Jay Jaboneta and his Yellow Boat of Hope Foundation: Modern Pinoy Hero helped Little Kids in Layag-layag Zamboanga
Jay Jaboneta a.k.a Jay Michael Ortuoste Jaboneta, is a Filipino blogger, philanthropist, new media advocate, and online community organizer. Jay Jaboneta is best known for having sparked the idea that led to the creation the charitable organization Philippine Funds for Little Kids, for which Jaboneta was recognized by Yahoo! Southeast Asia as one of their “7 Modern Day Pinoy Heroes.” In May 2012, The Philippine Funds for Little Kids was incorporated as the Yellow Boat of Hope Foundation, Inc.
The story behind the Yellow Boat of Hope
Jay Jaboneta narrated that one of his friends told him about a group of children who litterally swim and wade through about a mile of mostly chest-deep water and cross sandbars to reach school in Layag-layag, Zamboanga City, a mangrove village where the people are mostly seaweed farmers.
Upon learning the situation, Jaboneta posted a facebook status describing the day-to-day living and school life of the children. Things suddenly changed when one of his friends replied back on his post asking him, "So what are you going to do?".
Jay Jaboneta helped start a fund-raising campaign through his Facebook account. His Facebook status became viral in a few days and donations poured in coming from different parts of the world. Jaboneta accumulated 1300 Euros in a short span of time.
He traveled far down south of the Philippine archipelago looking for someone to build a motorized boat. He met a lot of struggle and challenges in building the first boat but everything turned out well with the aid of the local residents. The first yellow boat was made available for the children's transportation in a couple of days of hard work.
Jay Jaboneta thought that the scenario in Layag-layag was unique but someone from Masbate phoned in and told him that there is another spot where the students need to swim an open sea, about 300 meters, just to reach their school too. Knowing the success he made in Layag-layag, the eager Jaboneta visited the location and replicated the project he made in Layag-layag.
It has been reported that he his foundation built more than 120 yellow boats.
His tale was spotlighted in the Best of Facebook Stories. Watch the video featured in Facebook Stories.
H is about Harnessing one's potential. It is about finding your passion in life. I personally feel, even after 15 months into the project, that I have found my life's mission and it is to help children who struggle to go to school.
And more than that, it is to help bring communities in the Philippines the resources they need to get a better chance in life. Without discovering what you are passionate about in life, it is very hard to stay focused on a mission, on a project. You've got to find what you love to do. - (Jay Jaboneta)

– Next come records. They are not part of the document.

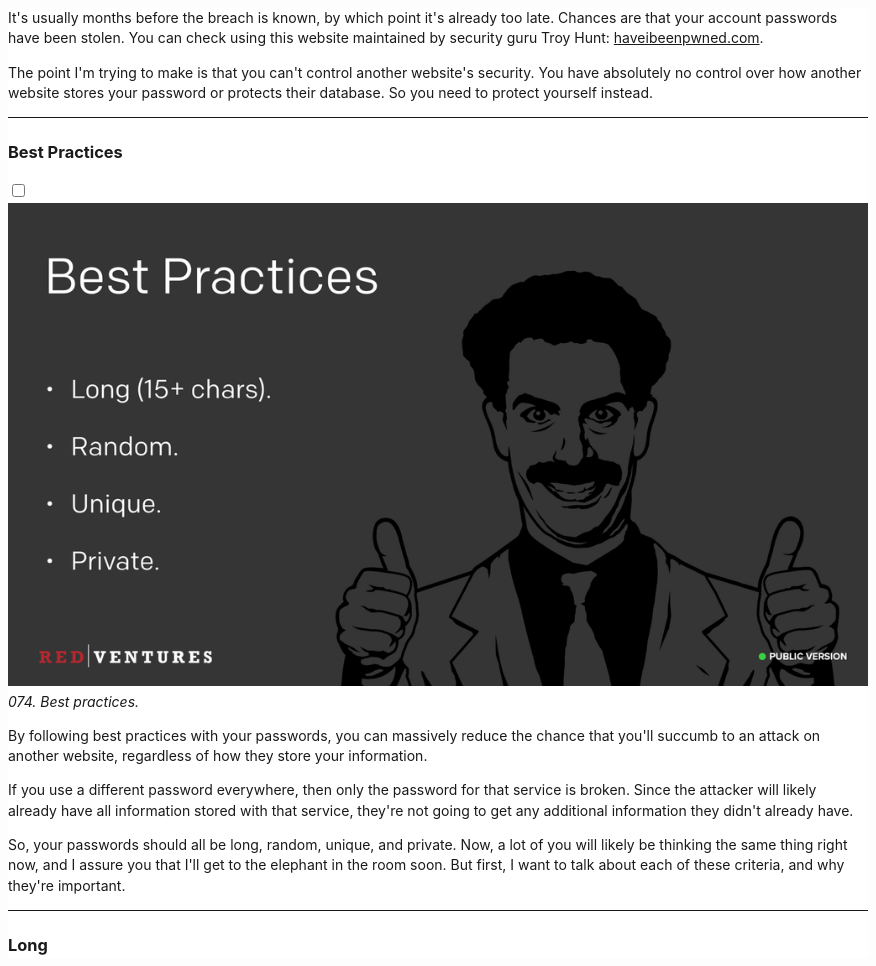 It's usually months before the breach is known, by which point it's already too late. Chances are that your account passwords have been stolen. You can check using this website maintained by security guru Troy Hunt: [haveibeenpwned.com](https://haveibeenpwned.com/).

The point I'm trying to make is that you can't control another website's security. You have absolutely no control over how another website stores your password or protects their database. So you need to protect yourself instead.

---

### Best Practices

<input type="checkbox" id="079" /><label for="079">![079](../slides/for_everyone/for_everyone.079.jpeg)</label>
_074. Best practices._

By following best practices with your passwords, you can massively reduce the chance that you'll succumb to an attack on another website, regardless of how they store your information.

If you use a different password everywhere, then only the password for that service is broken. Since the attacker will likely already have all information stored with that service, they're not going to get any additional information they didn't already have.

So, your passwords should all be long, random, unique, and private. Now, a lot of you will likely be thinking the same thing right now, and I assure you that I'll get to the elephant in the room soon. But first, I want to talk about each of these criteria, and why they're important.

---

### Long
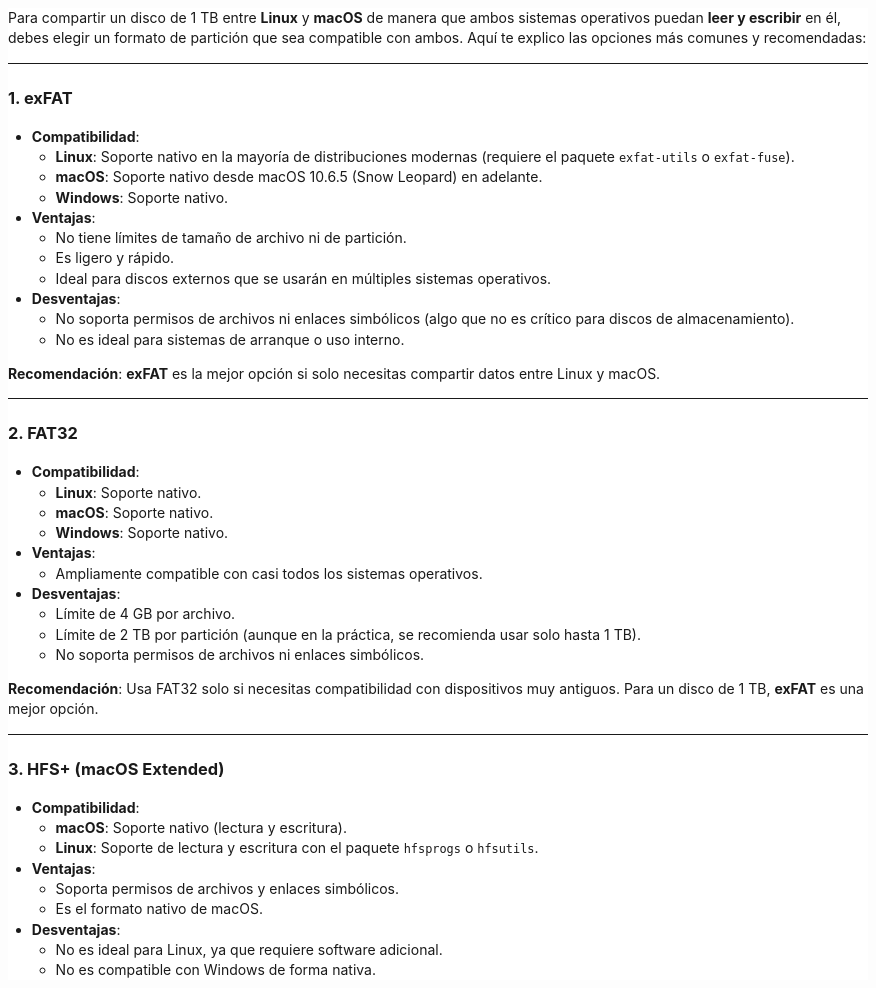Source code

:Para compartir un disco de 1 TB entre **Linux** y **macOS** de manera que ambos sistemas operativos puedan **leer y escribir** en él, debes elegir un formato de partición que sea compatible con ambos. Aquí te explico las opciones más comunes y recomendadas:

---

### 1. **exFAT**
- **Compatibilidad**:
  - **Linux**: Soporte nativo en la mayoría de distribuciones modernas (requiere el paquete `exfat-utils` o `exfat-fuse`).
  - **macOS**: Soporte nativo desde macOS 10.6.5 (Snow Leopard) en adelante.
  - **Windows**: Soporte nativo.
- **Ventajas**:
  - No tiene límites de tamaño de archivo ni de partición.
  - Es ligero y rápido.
  - Ideal para discos externos que se usarán en múltiples sistemas operativos.
- **Desventajas**:
  - No soporta permisos de archivos ni enlaces simbólicos (algo que no es crítico para discos de almacenamiento).
  - No es ideal para sistemas de arranque o uso interno.

**Recomendación**: **exFAT** es la mejor opción si solo necesitas compartir datos entre Linux y macOS.

---

### 2. **FAT32**
- **Compatibilidad**:
  - **Linux**: Soporte nativo.
  - **macOS**: Soporte nativo.
  - **Windows**: Soporte nativo.
- **Ventajas**:
  - Ampliamente compatible con casi todos los sistemas operativos.
- **Desventajas**:
  - Límite de 4 GB por archivo.
  - Límite de 2 TB por partición (aunque en la práctica, se recomienda usar solo hasta 1 TB).
  - No soporta permisos de archivos ni enlaces simbólicos.

**Recomendación**: Usa FAT32 solo si necesitas compatibilidad con dispositivos muy antiguos. Para un disco de 1 TB, **exFAT** es una mejor opción.

---

### 3. **HFS+ (macOS Extended)**
- **Compatibilidad**:
  - **macOS**: Soporte nativo (lectura y escritura).
  - **Linux**: Soporte de lectura y escritura con el paquete `hfsprogs` o `hfsutils`.
- **Ventajas**:
  - Soporta permisos de archivos y enlaces simbólicos.
  - Es el formato nativo de macOS.
- **Desventajas**:
  - No es ideal para Linux, ya que requiere software adicional.
  - No es compatible con Windows de forma nativa.
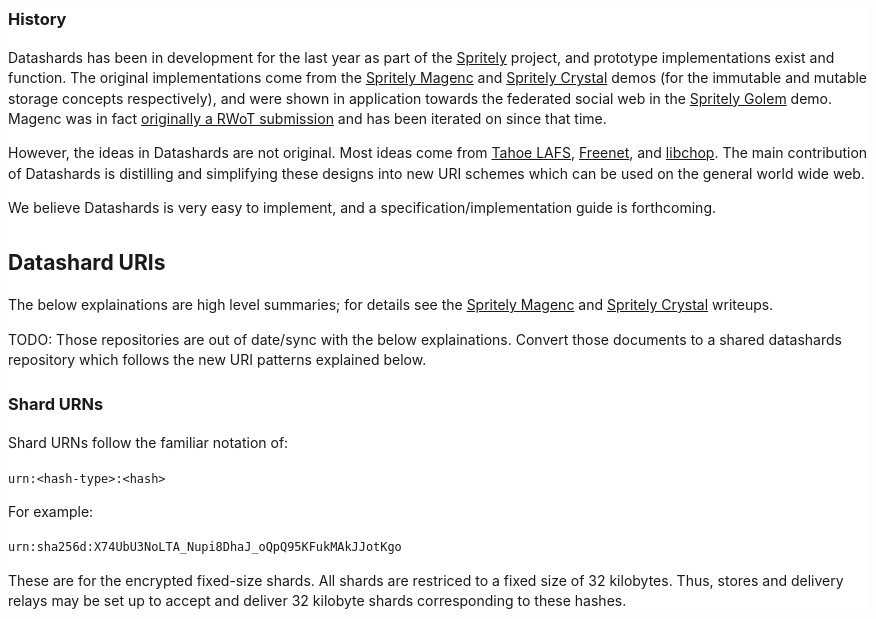 
<a id="org4ca8a77"></a>

### History

Datashards has been in development for the last year as part of the
[Spritely](https://gitlab.com/spritely/) project, and prototype implementations exist and function.
The original implementations come from the [Spritely Magenc](https://gitlab.com/dustyweb/magenc/blob/master/magenc/scribblings/intro.org) and
[Spritely Crystal](https://gitlab.com/spritely/crystal/blob/master/crystal/scribblings/intro.org) demos (for the immutable and mutable storage concepts
respectively), and were shown in application towards the
federated social web in the [Spritely Golem](https://gitlab.com/spritely/golem/blob/master/README.org) demo.
Magenc was in fact [originally a RWoT submission](https://github.com/WebOfTrustInfo/rwot7-toronto/blob/master/topics-and-advance-readings/magenc.md) and has been iterated
on since that time.

However, the ideas in Datashards are not original.
Most ideas come from [Tahoe LAFS](https://tahoe-lafs.org/trac/tahoe-lafs), [Freenet](https://freenetproject.org/), and [libchop](https://nongnu.org/libchop/).
The main contribution of Datashards is distilling and simplifying
these designs into new URI schemes which can be used on the general
world wide web.

We believe Datashards is very easy to implement, and a
specification/implementation guide is forthcoming.


<a id="org62f35da"></a>

## Datashard URIs

The below explainations are high level summaries; for details
see the [Spritely Magenc](https://gitlab.com/dustyweb/magenc/blob/master/magenc/scribblings/intro.org) and [Spritely Crystal](https://gitlab.com/spritely/crystal/blob/master/crystal/scribblings/intro.org) writeups.

TODO: Those repositories are out of date/sync with the below
explainations.  Convert those documents to a shared datashards
repository which follows the new URI patterns explained below.


<a id="org50a5367"></a>

### Shard URNs

Shard URNs follow the familiar notation of:

    urn:<hash-type>:<hash>

For example:

    urn:sha256d:X74UbU3NoLTA_Nupi8DhaJ_oQpQ95KFukMAkJJotKgo

These are for the encrypted fixed-size shards.
All shards are restriced to a fixed size of 32 kilobytes.
Thus, stores and delivery relays may be set up to accept and deliver
32 kilobyte shards corresponding to these hashes.
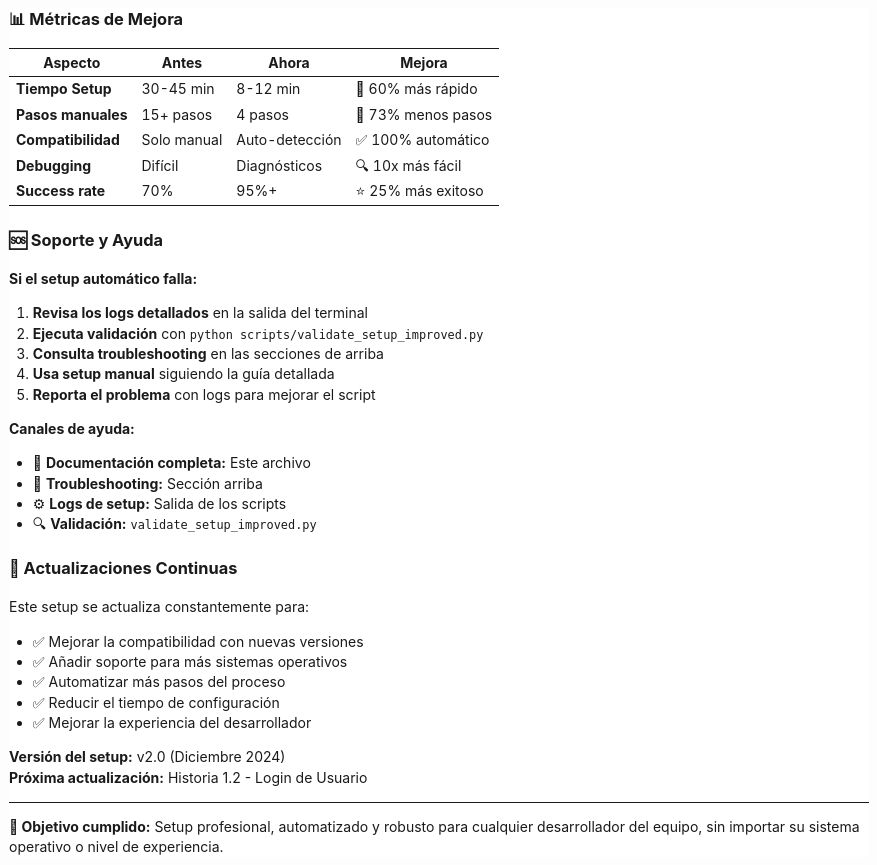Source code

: ### 📊 Métricas de Mejora

| Aspecto | Antes | Ahora | Mejora |
|---------|-------|-------|--------|
| **Tiempo Setup** | 30-45 min | 8-12 min | 🚀 60% más rápido |
| **Pasos manuales** | 15+ pasos | 4 pasos | 🎯 73% menos pasos |
| **Compatibilidad** | Solo manual | Auto-detección | ✅ 100% automático |
| **Debugging** | Difícil | Diagnósticos | 🔍 10x más fácil |
| **Success rate** | 70% | 95%+ | ⭐ 25% más exitoso |

### 🆘 Soporte y Ayuda

**Si el setup automático falla:**
1. **Revisa los logs detallados** en la salida del terminal
2. **Ejecuta validación** con `python scripts/validate_setup_improved.py`
3. **Consulta troubleshooting** en las secciones de arriba
4. **Usa setup manual** siguiendo la guía detallada
5. **Reporta el problema** con logs para mejorar el script

**Canales de ayuda:**
- 📖 **Documentación completa:** Este archivo
- 🐛 **Troubleshooting:** Sección arriba
- ⚙️ **Logs de setup:** Salida de los scripts
- 🔍 **Validación:** `validate_setup_improved.py`

### 🔄 Actualizaciones Continuas

Este setup se actualiza constantemente para:
- ✅ Mejorar la compatibilidad con nuevas versiones
- ✅ Añadir soporte para más sistemas operativos
- ✅ Automatizar más pasos del proceso
- ✅ Reducir el tiempo de configuración
- ✅ Mejorar la experiencia del desarrollador

**Versión del setup:** v2.0 (Diciembre 2024)  
**Próxima actualización:** Historia 1.2 - Login de Usuario

---

**🎯 Objetivo cumplido:** Setup profesional, automatizado y robusto para cualquier desarrollador del equipo, sin importar su sistema operativo o nivel de experiencia.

O is about opening one's mind and one's heart. When I first heard about the story, I couldn't shake it off. I didn't know what to do then. I shared it on Facebook, not thinking that it would transform into a thriving national movement helping children in three communities around the Philippines. - (Jay Jaboneta)
P is about Perspiration. You cannot help people without getting both your hands and your feet dirty. When we want to help people, we should act on it. Only in doing so can we gain insights into how our efforts and operations can be made better. Perspiration is very good for the body and the soul too, as it cleanses our system. Personally, I have become thinner as a result of my involvement in the project. - (Jay Jaboneta)
E is about empowering others. And this is for me, where the challenge really lies, even when you think of our national leadership. In order to succeed sustainably, we must equip and empower more leaders to take on the challenges in education and the other challenges our country is facing. - (Jay Jaboneta)
Why yellow boat?
According to Jay, the concept was taken from the yellow school bus.
Jay Jaboneta is a proud alumnus of Ateneo de Davao University.